_Saved entries:_
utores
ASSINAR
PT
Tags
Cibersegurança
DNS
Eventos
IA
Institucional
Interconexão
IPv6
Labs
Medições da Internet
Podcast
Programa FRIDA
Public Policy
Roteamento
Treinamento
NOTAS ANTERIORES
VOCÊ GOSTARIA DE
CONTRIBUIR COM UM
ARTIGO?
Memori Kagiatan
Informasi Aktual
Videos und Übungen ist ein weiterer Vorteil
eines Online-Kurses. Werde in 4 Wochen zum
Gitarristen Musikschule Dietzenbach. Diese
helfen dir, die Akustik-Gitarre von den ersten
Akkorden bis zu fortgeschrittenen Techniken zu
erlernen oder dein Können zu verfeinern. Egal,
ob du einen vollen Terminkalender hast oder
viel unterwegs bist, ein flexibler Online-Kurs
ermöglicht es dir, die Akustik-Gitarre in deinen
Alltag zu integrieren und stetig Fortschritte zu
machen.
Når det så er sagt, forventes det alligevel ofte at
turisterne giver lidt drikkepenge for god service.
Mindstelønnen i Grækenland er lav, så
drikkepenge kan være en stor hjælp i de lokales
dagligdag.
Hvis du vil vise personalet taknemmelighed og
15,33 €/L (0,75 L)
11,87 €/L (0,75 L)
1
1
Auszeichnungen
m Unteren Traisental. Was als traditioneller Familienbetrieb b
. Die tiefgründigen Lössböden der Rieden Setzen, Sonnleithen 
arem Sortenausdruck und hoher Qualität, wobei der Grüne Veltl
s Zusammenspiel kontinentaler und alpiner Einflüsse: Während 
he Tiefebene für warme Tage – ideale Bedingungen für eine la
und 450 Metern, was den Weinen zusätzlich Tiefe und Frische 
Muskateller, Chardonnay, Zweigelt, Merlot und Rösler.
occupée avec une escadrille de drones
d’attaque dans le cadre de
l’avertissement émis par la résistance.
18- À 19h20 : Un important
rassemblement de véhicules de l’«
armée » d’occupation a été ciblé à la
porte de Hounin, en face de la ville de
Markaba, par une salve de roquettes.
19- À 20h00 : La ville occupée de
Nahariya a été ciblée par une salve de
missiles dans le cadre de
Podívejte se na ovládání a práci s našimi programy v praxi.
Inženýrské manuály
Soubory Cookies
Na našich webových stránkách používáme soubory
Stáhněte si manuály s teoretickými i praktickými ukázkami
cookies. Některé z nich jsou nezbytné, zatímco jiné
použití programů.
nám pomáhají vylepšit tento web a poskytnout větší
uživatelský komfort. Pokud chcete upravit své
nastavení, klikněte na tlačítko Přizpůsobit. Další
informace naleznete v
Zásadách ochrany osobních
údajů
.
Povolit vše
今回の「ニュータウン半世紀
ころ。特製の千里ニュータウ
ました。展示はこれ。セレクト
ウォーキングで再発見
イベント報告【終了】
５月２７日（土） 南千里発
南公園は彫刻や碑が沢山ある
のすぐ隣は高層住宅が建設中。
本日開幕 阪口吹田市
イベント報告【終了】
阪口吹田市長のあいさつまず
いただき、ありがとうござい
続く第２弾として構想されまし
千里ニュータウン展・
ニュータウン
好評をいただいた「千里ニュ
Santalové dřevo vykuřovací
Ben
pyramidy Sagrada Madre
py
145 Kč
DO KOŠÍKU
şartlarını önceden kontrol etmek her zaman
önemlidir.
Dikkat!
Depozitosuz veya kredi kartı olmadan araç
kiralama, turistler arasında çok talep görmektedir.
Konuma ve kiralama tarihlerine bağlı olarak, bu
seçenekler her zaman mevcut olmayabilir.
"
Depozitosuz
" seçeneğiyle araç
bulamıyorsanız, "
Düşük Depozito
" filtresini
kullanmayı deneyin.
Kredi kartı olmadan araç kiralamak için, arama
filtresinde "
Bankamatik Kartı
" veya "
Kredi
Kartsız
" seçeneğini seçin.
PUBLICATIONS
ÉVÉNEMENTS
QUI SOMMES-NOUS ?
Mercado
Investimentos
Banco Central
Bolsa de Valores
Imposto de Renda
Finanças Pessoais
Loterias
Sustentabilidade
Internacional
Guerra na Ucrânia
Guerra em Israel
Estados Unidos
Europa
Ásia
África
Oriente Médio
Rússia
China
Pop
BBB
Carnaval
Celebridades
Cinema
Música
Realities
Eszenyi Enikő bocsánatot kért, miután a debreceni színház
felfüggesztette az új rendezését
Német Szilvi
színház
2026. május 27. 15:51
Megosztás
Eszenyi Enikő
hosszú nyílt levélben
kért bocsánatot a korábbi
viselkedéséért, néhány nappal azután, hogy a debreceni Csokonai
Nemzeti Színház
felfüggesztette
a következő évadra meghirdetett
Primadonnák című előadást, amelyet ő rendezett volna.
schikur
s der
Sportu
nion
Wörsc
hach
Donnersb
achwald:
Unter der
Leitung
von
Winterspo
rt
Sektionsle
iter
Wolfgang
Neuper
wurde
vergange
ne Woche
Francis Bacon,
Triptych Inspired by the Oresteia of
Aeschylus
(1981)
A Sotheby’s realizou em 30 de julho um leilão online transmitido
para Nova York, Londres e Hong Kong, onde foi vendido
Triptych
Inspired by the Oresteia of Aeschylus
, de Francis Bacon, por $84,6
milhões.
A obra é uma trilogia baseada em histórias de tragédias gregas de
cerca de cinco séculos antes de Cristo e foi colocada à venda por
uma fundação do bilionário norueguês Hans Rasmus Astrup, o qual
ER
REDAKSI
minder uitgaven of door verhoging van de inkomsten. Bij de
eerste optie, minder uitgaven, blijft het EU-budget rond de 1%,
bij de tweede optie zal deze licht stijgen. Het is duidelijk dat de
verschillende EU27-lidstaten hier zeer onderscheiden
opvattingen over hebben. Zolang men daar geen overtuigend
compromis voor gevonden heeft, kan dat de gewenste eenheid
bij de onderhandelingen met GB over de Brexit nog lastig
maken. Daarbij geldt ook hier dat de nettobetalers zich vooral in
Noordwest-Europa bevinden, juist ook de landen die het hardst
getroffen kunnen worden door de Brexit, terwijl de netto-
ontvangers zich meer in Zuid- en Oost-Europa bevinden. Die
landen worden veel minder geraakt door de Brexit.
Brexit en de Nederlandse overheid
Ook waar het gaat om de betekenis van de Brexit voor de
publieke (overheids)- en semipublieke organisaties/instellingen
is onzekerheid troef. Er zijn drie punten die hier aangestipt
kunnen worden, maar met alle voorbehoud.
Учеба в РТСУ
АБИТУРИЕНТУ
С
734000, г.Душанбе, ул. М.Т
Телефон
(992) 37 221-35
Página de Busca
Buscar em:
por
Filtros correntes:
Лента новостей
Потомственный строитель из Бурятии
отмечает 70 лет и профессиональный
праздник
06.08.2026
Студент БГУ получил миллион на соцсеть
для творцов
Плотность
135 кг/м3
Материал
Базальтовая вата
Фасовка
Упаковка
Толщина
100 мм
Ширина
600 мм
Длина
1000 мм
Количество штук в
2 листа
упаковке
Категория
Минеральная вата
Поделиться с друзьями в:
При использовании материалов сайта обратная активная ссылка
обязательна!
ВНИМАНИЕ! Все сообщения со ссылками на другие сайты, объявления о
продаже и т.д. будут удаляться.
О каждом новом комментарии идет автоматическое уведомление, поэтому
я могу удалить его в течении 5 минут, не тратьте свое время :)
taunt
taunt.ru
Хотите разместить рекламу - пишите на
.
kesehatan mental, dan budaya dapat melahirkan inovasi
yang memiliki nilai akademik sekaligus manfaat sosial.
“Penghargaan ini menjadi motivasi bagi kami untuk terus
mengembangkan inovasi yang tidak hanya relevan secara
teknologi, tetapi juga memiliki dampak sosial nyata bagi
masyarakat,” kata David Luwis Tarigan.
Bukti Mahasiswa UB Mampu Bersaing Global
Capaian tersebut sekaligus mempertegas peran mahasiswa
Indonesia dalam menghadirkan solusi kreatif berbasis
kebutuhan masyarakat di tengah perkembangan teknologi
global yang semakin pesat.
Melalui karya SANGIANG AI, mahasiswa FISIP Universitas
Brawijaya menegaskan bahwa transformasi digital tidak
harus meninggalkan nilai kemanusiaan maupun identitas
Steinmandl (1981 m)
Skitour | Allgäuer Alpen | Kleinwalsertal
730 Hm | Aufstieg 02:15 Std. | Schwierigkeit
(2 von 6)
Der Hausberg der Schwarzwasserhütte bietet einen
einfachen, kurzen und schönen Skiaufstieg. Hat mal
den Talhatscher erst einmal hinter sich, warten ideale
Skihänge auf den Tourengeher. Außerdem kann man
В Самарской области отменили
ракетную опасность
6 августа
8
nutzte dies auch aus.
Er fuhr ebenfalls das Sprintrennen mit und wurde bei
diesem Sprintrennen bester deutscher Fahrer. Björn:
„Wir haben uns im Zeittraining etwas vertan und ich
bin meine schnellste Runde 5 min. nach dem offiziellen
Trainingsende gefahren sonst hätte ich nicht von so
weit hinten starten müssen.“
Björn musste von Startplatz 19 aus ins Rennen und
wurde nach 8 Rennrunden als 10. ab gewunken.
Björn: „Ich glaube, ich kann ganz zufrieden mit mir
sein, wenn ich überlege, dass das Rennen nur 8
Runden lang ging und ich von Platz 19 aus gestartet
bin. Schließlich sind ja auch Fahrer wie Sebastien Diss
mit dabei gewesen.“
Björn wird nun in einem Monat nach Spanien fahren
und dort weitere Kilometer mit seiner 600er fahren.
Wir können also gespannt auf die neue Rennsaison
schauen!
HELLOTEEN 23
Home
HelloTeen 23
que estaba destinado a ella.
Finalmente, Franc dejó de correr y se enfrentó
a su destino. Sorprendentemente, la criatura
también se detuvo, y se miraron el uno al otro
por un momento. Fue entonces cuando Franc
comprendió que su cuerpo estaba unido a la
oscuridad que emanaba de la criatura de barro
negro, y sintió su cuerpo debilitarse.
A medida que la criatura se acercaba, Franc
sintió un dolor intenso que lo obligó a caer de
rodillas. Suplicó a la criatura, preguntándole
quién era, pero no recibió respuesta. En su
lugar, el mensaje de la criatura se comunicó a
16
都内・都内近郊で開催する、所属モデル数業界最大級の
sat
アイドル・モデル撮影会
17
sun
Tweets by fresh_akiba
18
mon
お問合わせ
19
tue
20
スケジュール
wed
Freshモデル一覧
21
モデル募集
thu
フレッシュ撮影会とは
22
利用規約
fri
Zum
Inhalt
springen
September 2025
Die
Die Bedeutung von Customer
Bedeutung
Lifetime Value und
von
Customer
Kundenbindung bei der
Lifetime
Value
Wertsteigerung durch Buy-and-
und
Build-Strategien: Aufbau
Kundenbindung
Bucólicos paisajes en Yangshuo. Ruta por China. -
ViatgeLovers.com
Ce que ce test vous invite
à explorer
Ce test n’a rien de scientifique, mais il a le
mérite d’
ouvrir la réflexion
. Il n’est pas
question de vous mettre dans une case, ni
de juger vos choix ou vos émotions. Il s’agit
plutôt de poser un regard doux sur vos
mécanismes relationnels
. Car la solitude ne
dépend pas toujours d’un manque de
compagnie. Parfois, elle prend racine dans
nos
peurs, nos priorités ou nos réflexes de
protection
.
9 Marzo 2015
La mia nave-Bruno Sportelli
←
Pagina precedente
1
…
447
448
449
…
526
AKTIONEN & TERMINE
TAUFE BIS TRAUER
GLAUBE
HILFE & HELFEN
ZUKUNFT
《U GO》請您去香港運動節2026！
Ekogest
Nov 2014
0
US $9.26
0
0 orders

_Required work:_ Copy the stretch of the records above that runs from the line with "eines Online-Kurses. Werde in 4 Wochen zum" through the line with "turisterne giver lidt". Both end lines belong in the copy, and nothing else does.

_Response to the task:_
eines Online-Kurses. Werde in 4 Wochen zum
Gitarristen Musikschule Dietzenbach. Diese
helfen dir, die Akustik-Gitarre von den ersten
Akkorden bis zu fortgeschrittenen Techniken zu
erlernen oder dein Können zu verfeinern. Egal,
ob du einen vollen Terminkalender hast oder
viel unterwegs bist, ein flexibler Online-Kurs
ermöglicht es dir, die Akustik-Gitarre in deinen
Alltag zu integrieren und stetig Fortschritte zu
machen.
Når det så er sagt, forventes det alligevel ofte at
turisterne giver lidt drikkepenge for god service.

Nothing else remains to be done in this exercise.